Publication or External Link





Estimating an average treatment effect assumes that individuals and groups are homogeneous in their responses to a treatment or intervention. However, treatment effects are often heterogeneous. Selecting the most effective treatment, generalizing causal effect estimates to a population, and identifying subgroups for which a treatment is effective or harmful are factors that motivate the study of heterogeneous treatment effects. In observational studies, treatment effects are often estimated using propensity score methods. This dissertation adds to the literature on the analysis of heterogeneous treatment effects using propensity score methods.

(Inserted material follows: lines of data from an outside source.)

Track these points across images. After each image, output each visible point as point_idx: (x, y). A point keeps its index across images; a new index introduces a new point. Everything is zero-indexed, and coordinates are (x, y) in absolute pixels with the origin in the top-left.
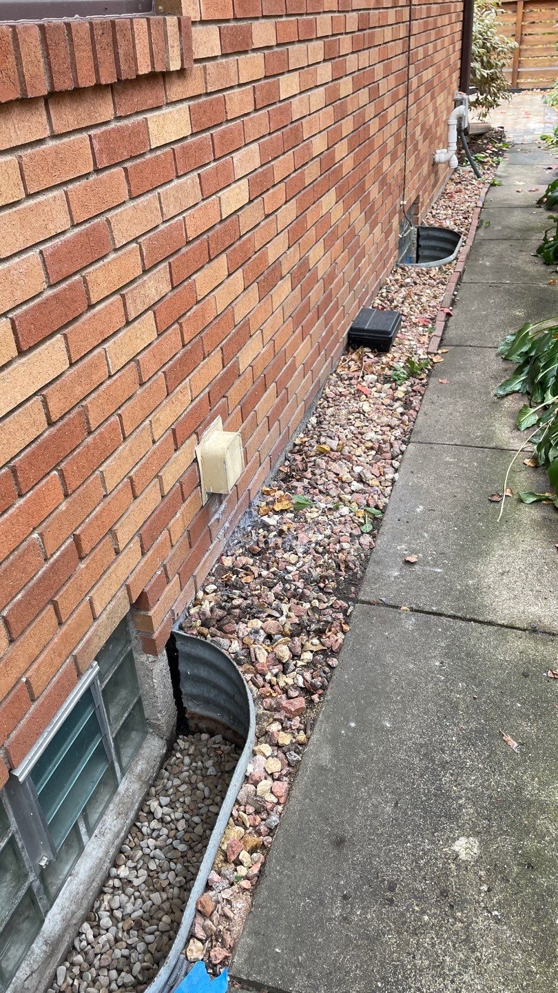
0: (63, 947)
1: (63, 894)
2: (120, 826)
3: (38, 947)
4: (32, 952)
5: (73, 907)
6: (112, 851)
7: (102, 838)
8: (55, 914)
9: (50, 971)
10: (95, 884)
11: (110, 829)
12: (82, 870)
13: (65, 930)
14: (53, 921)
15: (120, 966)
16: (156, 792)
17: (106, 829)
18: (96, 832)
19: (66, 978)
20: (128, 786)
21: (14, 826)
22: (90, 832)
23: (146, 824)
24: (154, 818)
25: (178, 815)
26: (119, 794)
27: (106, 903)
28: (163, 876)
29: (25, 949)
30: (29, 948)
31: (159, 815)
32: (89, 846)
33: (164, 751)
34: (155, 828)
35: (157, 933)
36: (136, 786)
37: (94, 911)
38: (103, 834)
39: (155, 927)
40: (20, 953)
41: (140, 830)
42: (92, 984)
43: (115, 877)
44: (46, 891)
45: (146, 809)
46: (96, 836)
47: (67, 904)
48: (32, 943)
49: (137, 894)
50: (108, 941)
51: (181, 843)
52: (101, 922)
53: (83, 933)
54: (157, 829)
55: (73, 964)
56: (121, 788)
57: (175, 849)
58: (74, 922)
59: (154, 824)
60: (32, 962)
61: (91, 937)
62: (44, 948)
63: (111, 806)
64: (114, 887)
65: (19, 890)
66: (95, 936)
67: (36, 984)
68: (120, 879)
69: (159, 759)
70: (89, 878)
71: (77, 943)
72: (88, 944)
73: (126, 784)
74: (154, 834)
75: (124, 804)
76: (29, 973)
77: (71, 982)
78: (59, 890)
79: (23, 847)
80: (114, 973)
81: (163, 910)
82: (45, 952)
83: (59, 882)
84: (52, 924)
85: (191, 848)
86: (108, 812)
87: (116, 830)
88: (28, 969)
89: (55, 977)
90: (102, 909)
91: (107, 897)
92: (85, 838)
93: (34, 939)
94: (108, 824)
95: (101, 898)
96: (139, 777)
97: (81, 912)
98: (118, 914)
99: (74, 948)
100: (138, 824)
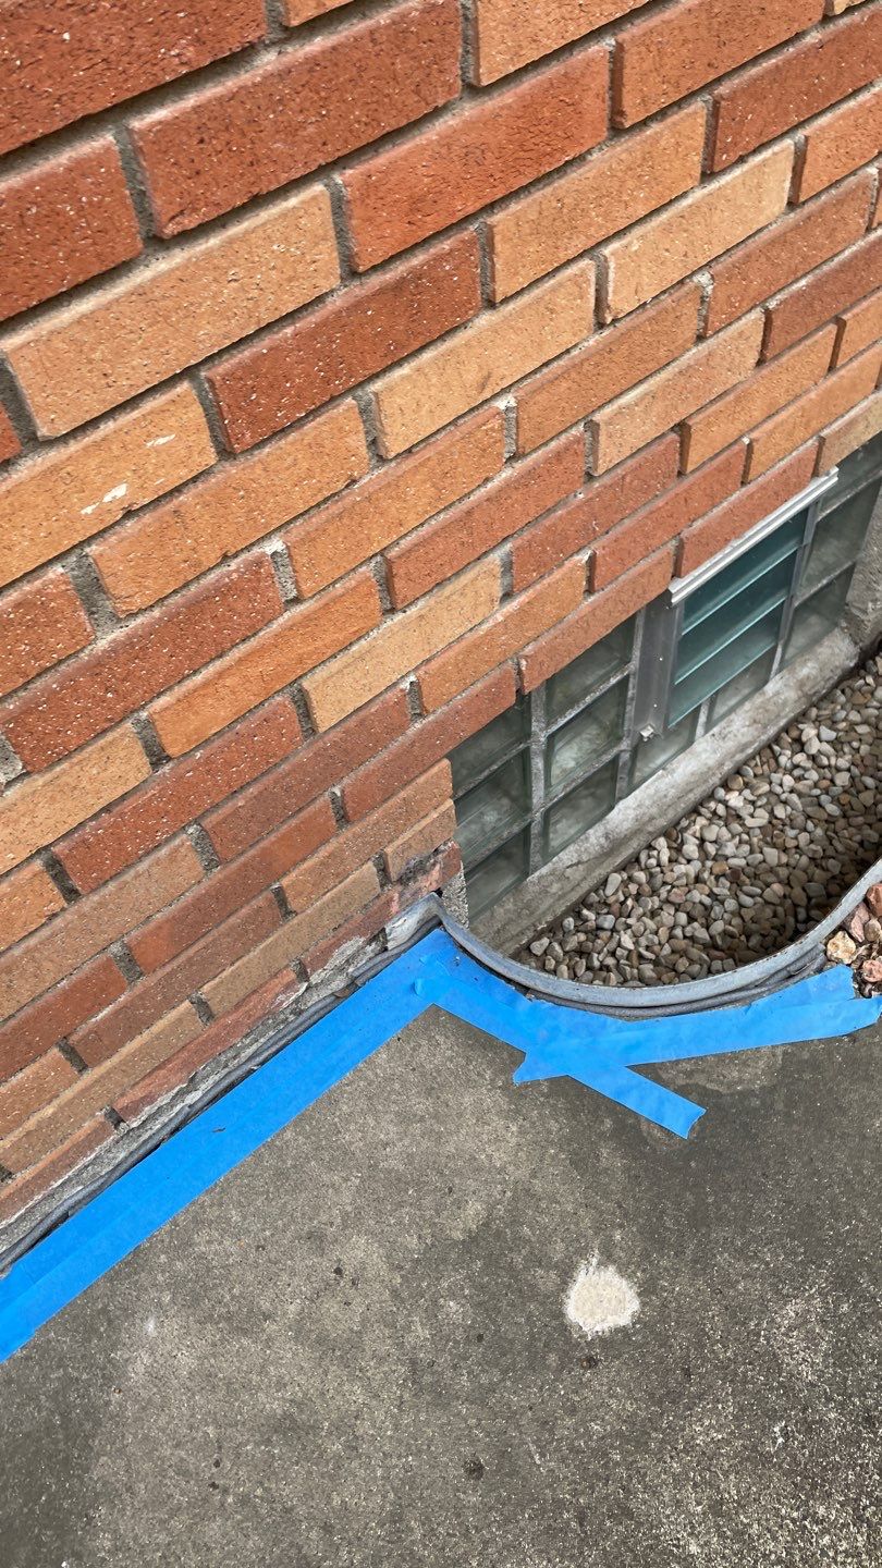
0: (626, 853)
1: (647, 787)
2: (749, 738)
3: (595, 837)
4: (586, 838)
5: (654, 810)
6: (728, 766)
7: (721, 743)
8: (627, 808)
9: (600, 872)
10: (691, 796)
11: (735, 736)
12: (680, 770)
13: (635, 833)
14: (624, 814)
15: (695, 913)
16: (818, 716)
17: (730, 732)
18: (715, 730)
19: (617, 891)
20: (782, 691)
21: (634, 665)
22: (709, 725)
23: (789, 753)
24: (802, 751)
25: (843, 762)
26: (764, 693)
27: (697, 827)
28: (791, 833)
29: (578, 832)
30: (584, 833)
31: (813, 751)
32: (700, 743)
33: (852, 665)
34: (802, 764)
35: (759, 899)
36: (791, 695)
37: (678, 828)
38: (724, 738)
39: (759, 891)
40: (572, 831)
41: (776, 759)
42: (648, 914)
43: (720, 801)
44: (631, 773)
45: (795, 733)
46: (713, 735)
47: (647, 803)
48: (590, 827)
49: (745, 837)
50: (687, 875)
51: (832, 803)
52: (685, 847)
53: (655, 849)
54: (802, 767)
55: (630, 879)
56: (770, 688)
57: (820, 805)
58: (650, 829)
59: (800, 758)
60: (583, 849)
61: (665, 858)
62: (603, 840)
63: (747, 706)
64: (714, 813)
65: (604, 752)
66: (670, 861)
67: (580, 878)
68: (727, 807)
69: (839, 672)
70: (687, 784)
71: (643, 857)
72: (659, 865)
73: (778, 686)
74: (797, 772)
75: (767, 711)
76: (575, 861)
77: (622, 898)
78: (644, 780)
79: (632, 699)
80: (683, 918)
81: (777, 875)
82: (602, 847)
83: (647, 770)
84: (621, 817)
85: (844, 816)
86: (740, 711)
87: (744, 740)
88: (576, 855)
89: (605, 883)
90: (690, 831)
91: (701, 821)
92: (700, 730)
93: (594, 824)
94: (734, 727)
95: (693, 818)
96: (801, 685)
97: (662, 822)
98: (711, 849)
99: (637, 860)
100: (776, 748)
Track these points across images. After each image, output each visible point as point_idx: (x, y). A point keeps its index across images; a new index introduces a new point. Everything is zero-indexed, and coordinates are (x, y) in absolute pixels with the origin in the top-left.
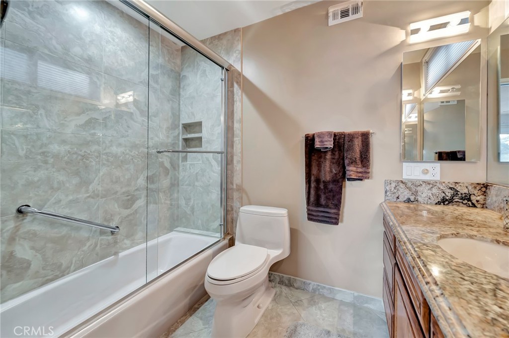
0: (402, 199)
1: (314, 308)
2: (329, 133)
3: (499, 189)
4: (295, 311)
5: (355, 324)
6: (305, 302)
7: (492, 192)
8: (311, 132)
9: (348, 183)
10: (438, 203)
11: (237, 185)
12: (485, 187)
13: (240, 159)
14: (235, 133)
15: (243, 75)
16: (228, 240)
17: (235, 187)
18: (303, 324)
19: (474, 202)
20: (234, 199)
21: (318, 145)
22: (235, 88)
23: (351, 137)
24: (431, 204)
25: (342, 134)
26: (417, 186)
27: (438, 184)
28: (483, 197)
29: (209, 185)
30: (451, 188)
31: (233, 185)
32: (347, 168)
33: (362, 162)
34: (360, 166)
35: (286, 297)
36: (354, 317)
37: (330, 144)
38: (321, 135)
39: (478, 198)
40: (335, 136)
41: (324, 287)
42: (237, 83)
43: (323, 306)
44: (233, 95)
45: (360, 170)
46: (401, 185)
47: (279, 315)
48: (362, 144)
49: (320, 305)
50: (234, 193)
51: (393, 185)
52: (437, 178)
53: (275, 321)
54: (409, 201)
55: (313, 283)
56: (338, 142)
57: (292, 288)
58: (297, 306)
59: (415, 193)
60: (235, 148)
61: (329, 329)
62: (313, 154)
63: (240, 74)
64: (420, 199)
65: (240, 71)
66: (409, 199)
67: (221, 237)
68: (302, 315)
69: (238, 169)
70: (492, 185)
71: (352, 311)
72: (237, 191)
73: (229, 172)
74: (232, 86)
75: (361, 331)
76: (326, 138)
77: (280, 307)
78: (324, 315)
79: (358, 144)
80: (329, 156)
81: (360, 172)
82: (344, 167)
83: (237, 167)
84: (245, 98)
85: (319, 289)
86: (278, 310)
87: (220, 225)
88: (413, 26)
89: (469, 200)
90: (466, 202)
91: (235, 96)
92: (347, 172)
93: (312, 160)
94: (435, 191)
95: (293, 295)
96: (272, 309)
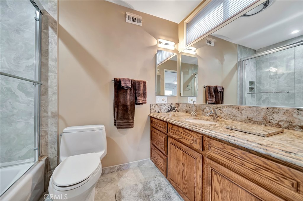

Three propensity score methods were compared using Monte Carlo simulation: single propensity score with exact matching on subgroup, matching using group propensity scores, and multinomial propensity scores using generalized boosted modeling. Methods were evaluated under various group distributions, sample sizes, effect sizes, and selection models. An empirical analysis using data from the Early Childhood Longitudinal Study, Kindergarten Class of 1998-99 (ECLS-K) is included to demonstrate the methods studied. Simulation results showed that estimating group propensity scores provided the smallest MSE, MNPS performance was comparable to GBM, and including the group indicator in the propensity score model improved treatment effect estimates regardless of whether group membership influenced selection. In addition, subclassification performed poorly when one group was more prevalent in the extremes of the propensity score distribution.